Économie
Les travailleurs français face à l’ombre des PFAS
Une enquête de l’INRS révèle une méconnaissance préoccupante de l’exposition professionnelle à ces substances chimiques persistantes, tandis que les outils de prévention peinent à suivre.
La protection des salariés contre les substances per- et polyfluoroalkylées, communément appelées PFAS, constitue un défi majeur pour les entreprises françaises. Une vaste étude menée par l’Institut national de recherche et de sécurité met en lumière les lacunes persistantes dans l’identification et la gestion de ces risques. Menée sur deux années auprès de centaines d’établissements, l’enquête souligne que plus de la moitié des répondants se considèrent non concernés, illustrant un déficit d’information criant.
La difficulté principale réside dans la traçabilité de ces composés. Les fiches de données de sécurité, documents réglementaires fournis par les fabricants, omettent fréquemment de signaler la présence de PFAS dans les produits ou les déchets. Cette opacité empêche les employeurs d’évaluer correctement les dangers et de mettre en œuvre des mesures de prévention adaptées. Les secteurs de la chimie, du textile, de l’automobile ou du traitement des déchets sont particulièrement concernés.
Les procédures de contrôle apparaissent insuffisantes au regard des enjeux sanitaires. Si la majorité des entreprises interrogées déclarent avoir une démarche d’évaluation des risques chimiques, celle-ci n’est que rarement spécifique aux PFAS. Leur diversité chimique et l’absence quasi générale de valeurs limites d’exposition professionnelle en Europe compliquent la surveillance. Seule une infime minorité d’établissements procède à des prélèvements atmosphériques ou biologiques pour mesurer la contamination.
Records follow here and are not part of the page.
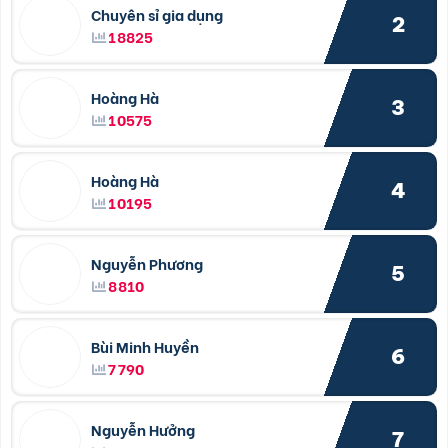
Chuyên sỉ gia dụng
2
18825
Hoàng Hà
3
10575
Hoàng Hà
4
10195
Nguyễn Phương
5
8810
Bùi Minh Huyền
6
7790
Nguyễn Hưởng
7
La priorité absolue reste la substitution de ces substances, une voie déjà empruntée par certaines sociétés. Les experts alertent toutefois sur la nécessité d’éviter un remplacement par des composés aux toxicités similaires. Lorsque l’élimination n’est pas possible, le recours à des systèmes de ventilation, de filtration de l’air et, en dernier ressort, à des équipements de protection individuelle est préconisé. L’INRS travaille désormais au développement de méthodes analytiques fiables pour quantifier la présence de ces polluants dans l’environnement de travail et l’organisme des salariés, avec l’objectif de disposer de premiers outils opérationnels d’ici quelques années.